I was knocking to get in and I saw him hiding in the kitchen. He wouldn't open the door.
He used 2 ignore me and change his numb then he changed his tactics.
He wouldn't tell me 2 get out; he'd say 'your choice 2 leave'.
In other words: I can abuse you as much as I want and its your choice to leave.
The week silences were the worst.
Anyway, after calling me a c*** and going 2 germany with his mates 4 a few days, I went snooping and found out he'd been married 3 times.
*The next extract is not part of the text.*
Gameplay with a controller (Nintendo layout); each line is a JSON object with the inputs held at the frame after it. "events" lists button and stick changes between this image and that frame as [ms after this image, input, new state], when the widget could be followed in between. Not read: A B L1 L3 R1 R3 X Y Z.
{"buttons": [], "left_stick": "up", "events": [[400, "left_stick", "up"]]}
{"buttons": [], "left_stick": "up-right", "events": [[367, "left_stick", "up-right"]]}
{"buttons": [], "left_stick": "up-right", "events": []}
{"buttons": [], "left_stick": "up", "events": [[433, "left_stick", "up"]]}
His unreasonable behaviour was proven so I foned him and told him he couldn't wriggle out of it.
I unmasked him.
Then he got nasty.
He got home. I made sure my son was at my friends and I could feel the tension coming off him, so I said 2 him you're a weak bully who abuses women behind closed doors and he was useless.
He stormed out.
I had all my stuff out of the house.
These arseholes love money and they do love their possessions - not living ones tho.
I poured the entire chipan on the bed and covered it with quilt, and his beloved bike (which I paid 4) I poured sugar in the tank and tipped bin over in kitchen and left.
I feel so much better now I know what he is.
He got nastier when I started realising what he really was.
I pray to God I never come across another one of these in my life.
And my heart goes out to anybody who lives with one.
A normal loving person cannot understand an unhealthy mind unless they educate themselves.
He used sadistic mental torture techniques on me.
The next victim may not be so lucky.